A previous study on complications after thyroid surgery using data from SQRTPA showed that high age and male gender were independent risk factors for postoperative bleeding [4]. The present study included data from three times more patients and additional information from the attending surgeons, which enabled a nested case-control analysis to be performed and identified another independent risk factor.

Of the patients with postoperative bleeding, 64% were identified within 6 h and 80% within 12 h. Except for the morning procedures, it is difficult to extend observation over 6 h in most settings of day surgery. One-third (36%) of the patients with postoperative bleeding needed re-intervention after 6 h of postoperative care. One-tenth of postoperative hemorrhages were not apparent until more than 24 h after surgery.

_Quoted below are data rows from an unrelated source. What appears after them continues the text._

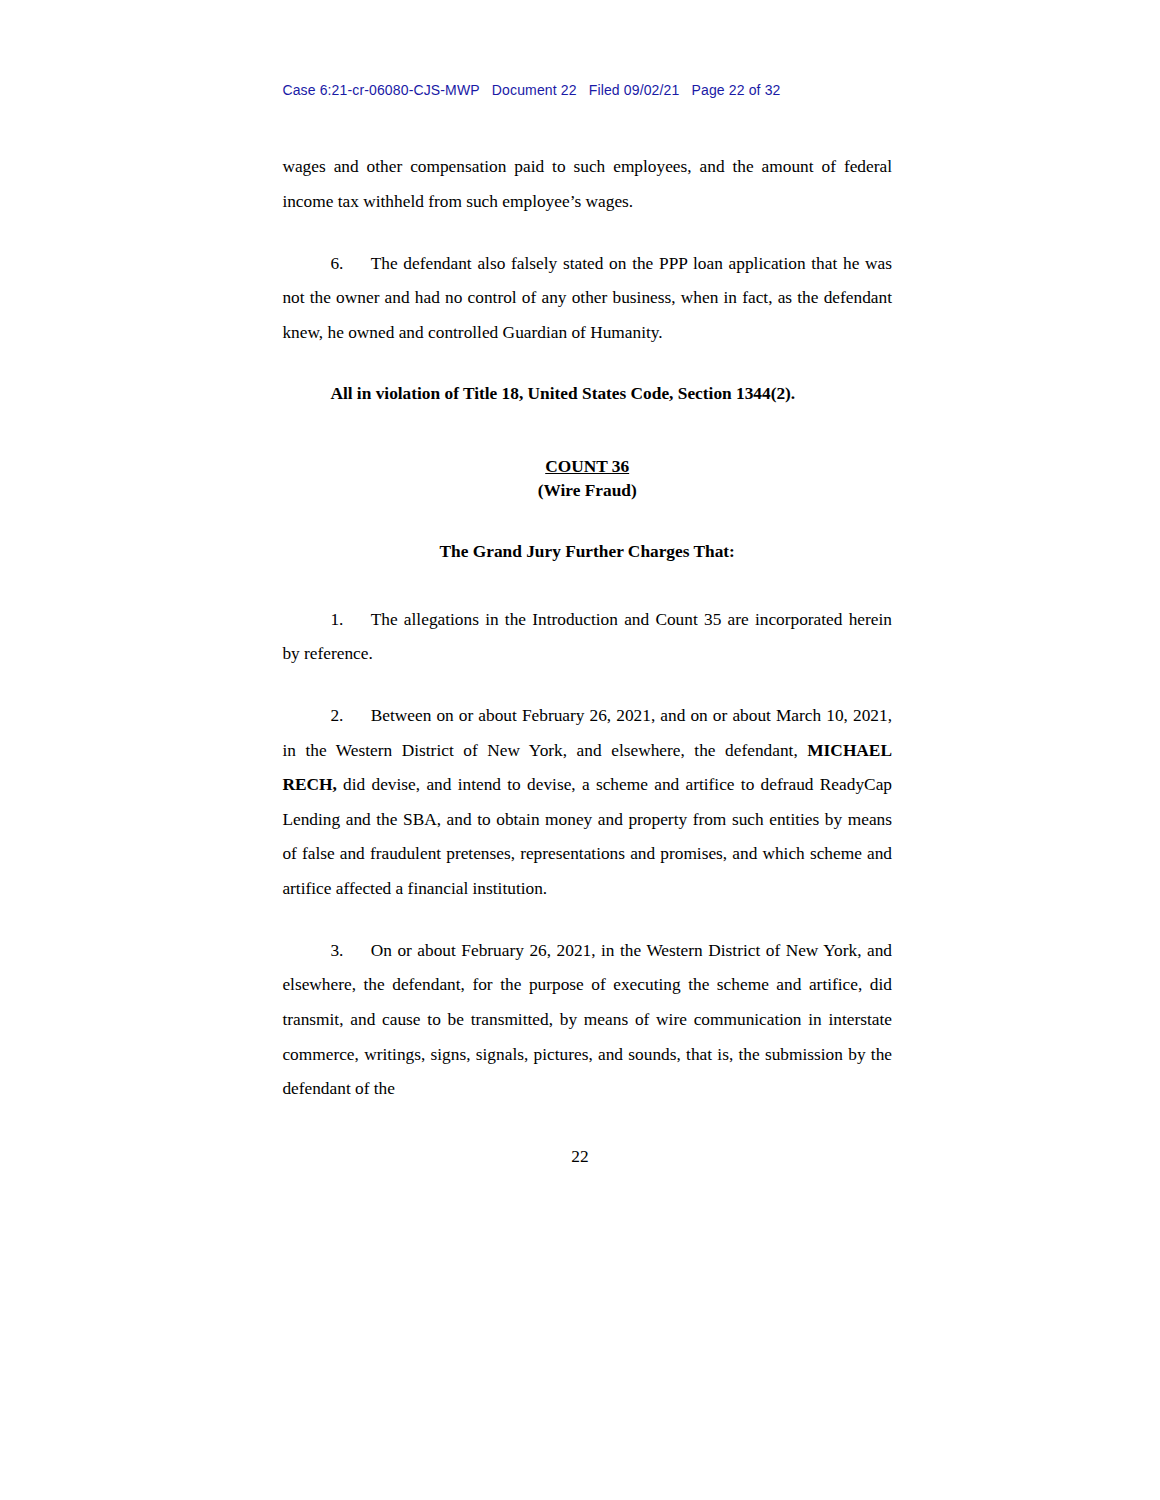Case 6:21-cr-06080-CJS-MWP Document 22 Filed 09/02/21 Page 22 of 32
wages and other compensation paid to such employees, and the amount of federal income tax withheld from such employee’s wages.
6. The defendant also falsely stated on the PPP loan application that he was not the owner and had no control of any other business, when in fact, as the defendant knew, he owned and controlled Guardian of Humanity.
All in violation of Title 18, United States Code, Section 1344(2).
COUNT 36 (Wire Fraud)
The Grand Jury Further Charges That:
1. The allegations in the Introduction and Count 35 are incorporated herein by reference.
2. Between on or about February 26, 2021, and on or about March 10, 2021, in the Western District of New York, and elsewhere, the defendant, MICHAEL RECH, did devise, and intend to devise, a scheme and artifice to defraud ReadyCap Lending and the SBA, and to obtain money and property from such entities by means of false and fraudulent pretenses, representations and promises, and which scheme and artifice affected a financial institution.
3. On or about February 26, 2021, in the Western District of New York, and elsewhere, the defendant, for the purpose of executing the scheme and artifice, did transmit, and cause to be transmitted, by means of wire communication in interstate commerce, writings, signs, signals, pictures, and sounds, that is, the submission by the defendant of the
22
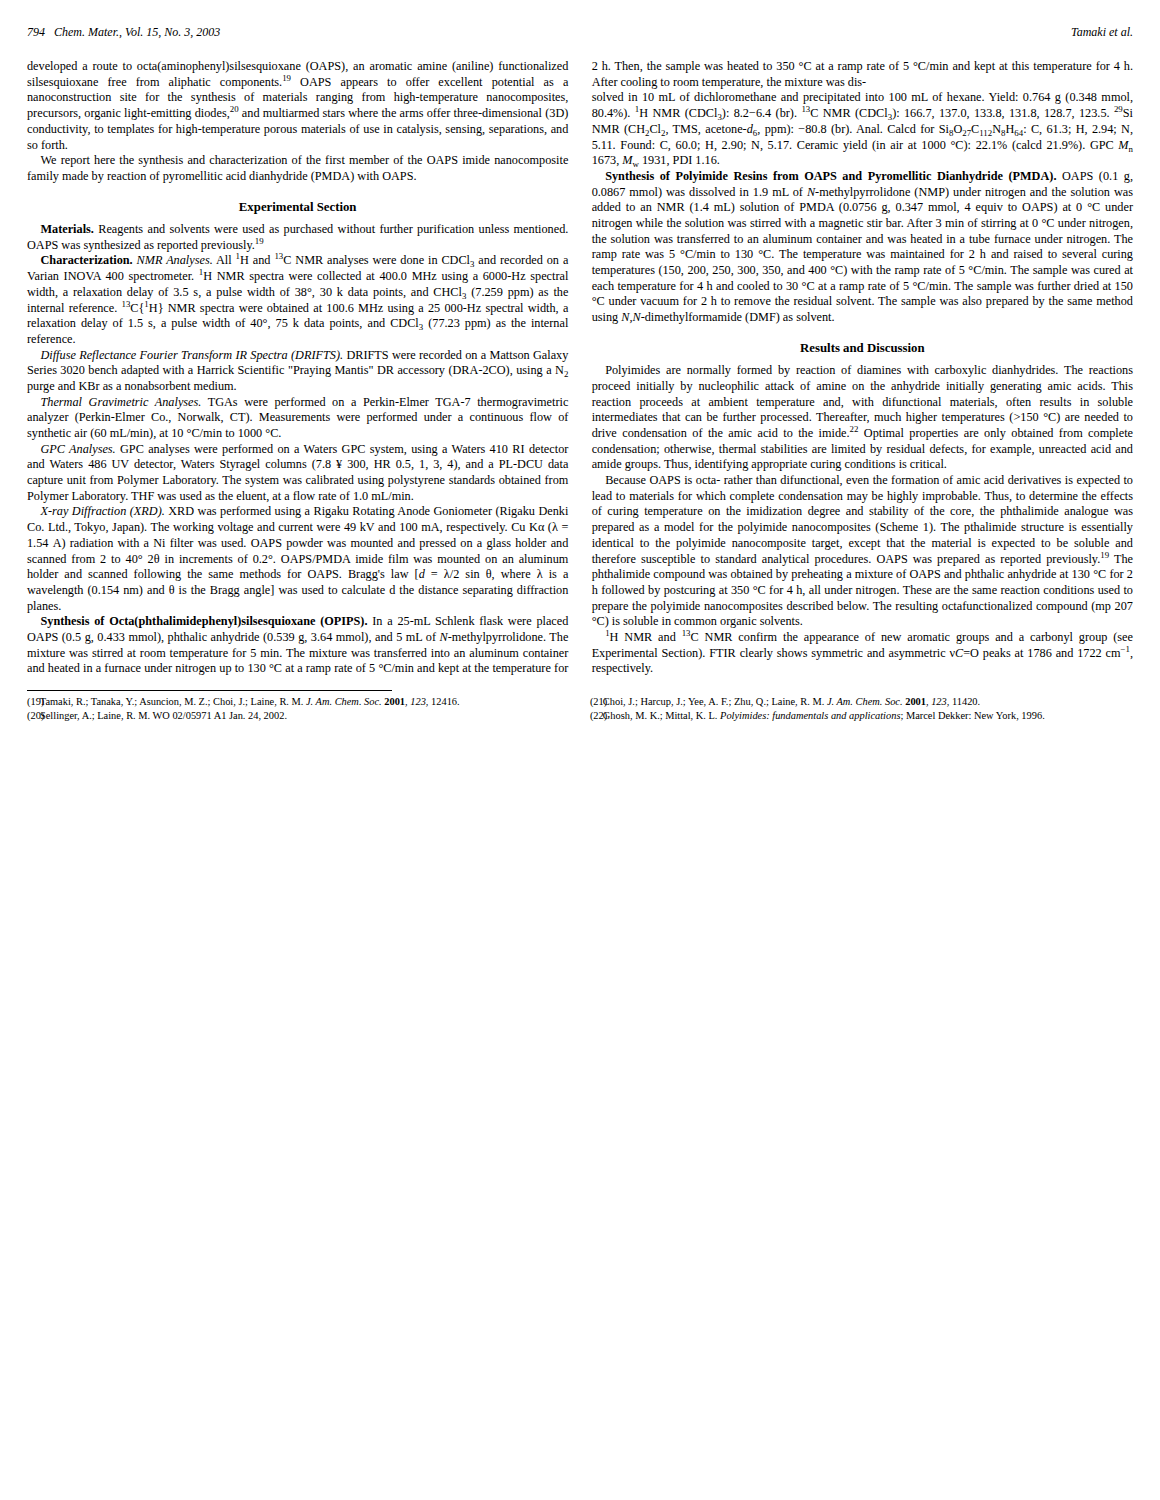794 Chem. Mater., Vol. 15, No. 3, 2003
Tamaki et al.
developed a route to octa(aminophenyl)silsesquioxane (OAPS), an aromatic amine (aniline) functionalized silsesquioxane free from aliphatic components.19 OAPS appears to offer excellent potential as a nanoconstruction site for the synthesis of materials ranging from high-temperature nanocomposites, precursors, organic light-emitting diodes,20 and multiarmed stars where the arms offer three-dimensional (3D) conductivity, to templates for high-temperature porous materials of use in catalysis, sensing, separations, and so forth.
We report here the synthesis and characterization of the first member of the OAPS imide nanocomposite family made by reaction of pyromellitic acid dianhydride (PMDA) with OAPS.
Experimental Section
Materials. Reagents and solvents were used as purchased without further purification unless mentioned. OAPS was synthesized as reported previously.19
Characterization. NMR Analyses. All 1H and 13C NMR analyses were done in CDCl3 and recorded on a Varian INOVA 400 spectrometer. 1H NMR spectra were collected at 400.0 MHz using a 6000-Hz spectral width, a relaxation delay of 3.5 s, a pulse width of 38°, 30 k data points, and CHCl3 (7.259 ppm) as the internal reference. 13C{1H} NMR spectra were obtained at 100.6 MHz using a 25 000-Hz spectral width, a relaxation delay of 1.5 s, a pulse width of 40°, 75 k data points, and CDCl3 (77.23 ppm) as the internal reference.
Diffuse Reflectance Fourier Transform IR Spectra (DRIFTS). DRIFTS were recorded on a Mattson Galaxy Series 3020 bench adapted with a Harrick Scientific "Praying Mantis" DR accessory (DRA-2CO), using a N2 purge and KBr as a nonabsorbent medium.
Thermal Gravimetric Analyses. TGAs were performed on a Perkin-Elmer TGA-7 thermogravimetric analyzer (Perkin-Elmer Co., Norwalk, CT). Measurements were performed under a continuous flow of synthetic air (60 mL/min), at 10 °C/min to 1000 °C.
GPC Analyses. GPC analyses were performed on a Waters GPC system, using a Waters 410 RI detector and Waters 486 UV detector, Waters Styragel columns (7.8 ¥ 300, HR 0.5, 1, 3, 4), and a PL-DCU data capture unit from Polymer Laboratory. The system was calibrated using polystyrene standards obtained from Polymer Laboratory. THF was used as the eluent, at a flow rate of 1.0 mL/min.
X-ray Diffraction (XRD). XRD was performed using a Rigaku Rotating Anode Goniometer (Rigaku Denki Co. Ltd., Tokyo, Japan). The working voltage and current were 49 kV and 100 mA, respectively. Cu Kα (λ = 1.54 A) radiation with a Ni filter was used. OAPS powder was mounted and pressed on a glass holder and scanned from 2 to 40° 2θ in increments of 0.2°. OAPS/PMDA imide film was mounted on an aluminum holder and scanned following the same methods for OAPS. Bragg's law [d = λ/2 sin θ, where λ is a wavelength (0.154 nm) and θ is the Bragg angle] was used to calculate d the distance separating diffraction planes.
Synthesis of Octa(phthalimidephenyl)silsesquioxane (OPIPS). In a 25-mL Schlenk flask were placed OAPS (0.5 g, 0.433 mmol), phthalic anhydride (0.539 g, 3.64 mmol), and 5 mL of N-methylpyrrolidone. The mixture was stirred at room temperature for 5 min. The mixture was transferred into an aluminum container and heated in a furnace under nitrogen up to 130 °C at a ramp rate of 5 °C/min and kept at the temperature for 2 h. Then, the sample was heated to 350 °C at a ramp rate of 5 °C/min and kept at this temperature for 4 h. After cooling to room temperature, the mixture was dis-
solved in 10 mL of dichloromethane and precipitated into 100 mL of hexane. Yield: 0.764 g (0.348 mmol, 80.4%). 1H NMR (CDCl3): 8.2−6.4 (br). 13C NMR (CDCl3): 166.7, 137.0, 133.8, 131.8, 128.7, 123.5. 29Si NMR (CH2Cl2, TMS, acetone-d6, ppm): −80.8 (br). Anal. Calcd for Si8O27C112N8H64: C, 61.3; H, 2.94; N, 5.11. Found: C, 60.0; H, 2.90; N, 5.17. Ceramic yield (in air at 1000 °C): 22.1% (calcd 21.9%). GPC Mn 1673, Mw 1931, PDI 1.16.
Synthesis of Polyimide Resins from OAPS and Pyromellitic Dianhydride (PMDA). OAPS (0.1 g, 0.0867 mmol) was dissolved in 1.9 mL of N-methylpyrrolidone (NMP) under nitrogen and the solution was added to an NMR (1.4 mL) solution of PMDA (0.0756 g, 0.347 mmol, 4 equiv to OAPS) at 0 °C under nitrogen while the solution was stirred with a magnetic stir bar. After 3 min of stirring at 0 °C under nitrogen, the solution was transferred to an aluminum container and was heated in a tube furnace under nitrogen. The ramp rate was 5 °C/min to 130 °C. The temperature was maintained for 2 h and raised to several curing temperatures (150, 200, 250, 300, 350, and 400 °C) with the ramp rate of 5 °C/min. The sample was cured at each temperature for 4 h and cooled to 30 °C at a ramp rate of 5 °C/min. The sample was further dried at 150 °C under vacuum for 2 h to remove the residual solvent. The sample was also prepared by the same method using N,N-dimethylformamide (DMF) as solvent.
Results and Discussion
Polyimides are normally formed by reaction of diamines with carboxylic dianhydrides. The reactions proceed initially by nucleophilic attack of amine on the anhydride initially generating amic acids. This reaction proceeds at ambient temperature and, with difunctional materials, often results in soluble intermediates that can be further processed. Thereafter, much higher temperatures (>150 °C) are needed to drive condensation of the amic acid to the imide.22 Optimal properties are only obtained from complete condensation; otherwise, thermal stabilities are limited by residual defects, for example, unreacted acid and amide groups. Thus, identifying appropriate curing conditions is critical.
Because OAPS is octa- rather than difunctional, even the formation of amic acid derivatives is expected to lead to materials for which complete condensation may be highly improbable. Thus, to determine the effects of curing temperature on the imidization degree and stability of the core, the phthalimide analogue was prepared as a model for the polyimide nanocomposites (Scheme 1). The pthalimide structure is essentially identical to the polyimide nanocomposite target, except that the material is expected to be soluble and therefore susceptible to standard analytical procedures. OAPS was prepared as reported previously.19 The phthalimide compound was obtained by preheating a mixture of OAPS and phthalic anhydride at 130 °C for 2 h followed by postcuring at 350 °C for 4 h, all under nitrogen. These are the same reaction conditions used to prepare the polyimide nanocomposites described below. The resulting octafunctionalized compound (mp 207 °C) is soluble in common organic solvents.
1H NMR and 13C NMR confirm the appearance of new aromatic groups and a carbonyl group (see Experimental Section). FTIR clearly shows symmetric and asymmetric νC=O peaks at 1786 and 1722 cm−1, respectively.
(19) Tamaki, R.; Tanaka, Y.; Asuncion, M. Z.; Choi, J.; Laine, R. M. J. Am. Chem. Soc. 2001, 123, 12416.
(20) Sellinger, A.; Laine, R. M. WO 02/05971 A1 Jan. 24, 2002.
(21) Choi, J.; Harcup, J.; Yee, A. F.; Zhu, Q.; Laine, R. M. J. Am. Chem. Soc. 2001, 123, 11420.
(22) Ghosh, M. K.; Mittal, K. L. Polyimides: fundamentals and applications; Marcel Dekker: New York, 1996.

Even though the individual risk for late postoperative bleeding is low, some patients will need re-intervention after the end of postoperative observation. Facilities for easy and quick access to professional care for these patients are needed in case of day surgery.

Elevated PK-INR was a significant risk factor in the univariate analysis in this study, although missing data makes this observation unreliable. In clinical practice, it is well known that elevated PK-INR is associated with higher risk for bleeding due to its effect on the coagulation system. Additionally, the abovementioned studies [5, 15] show that the use of anti-coagulants is associated with a higher risk for postoperative bleeding. Therefore, it is not recommended to plan day surgery on patients with elevated PK-INR or those taking anti-coagulants.

Some limitations of the current study are acknowledged. The nested case-control study was retrospective per se, but identification of patients with postoperative bleeding was based on prospective registration of data. There were some missing data for some variables, which may hamper analysis and the interpretation of the results.

Considering the results of this study, female patients under the age of 50, without a substernal goiter, with no drains placed in the wound, gland weight < 200 g, and normal PK-INR before surgery, have a low risk for postoperative bleeding and could be selected for outpatient thyroid surgery. However, the risk for postoperative bleeding is only decreased by 47% in this group, which means that even in this selected group, one out of a hundred patients still needs an intervention for postoperative bleeding.

Conclusion

Age over 50 years, male gender, and a drain are independent risk factors for postoperative neck hematoma after thyroid surgery and having thyroid cancer with distant metastasis is associated with this complication. Slightly less than two-thirds of the patients bleed within 6 h postoperatively whereas 36% suffer from bleeding beyond the 6-h observation period. Very careful patient selection is mandatory for practicing outpatient thyroid surgery.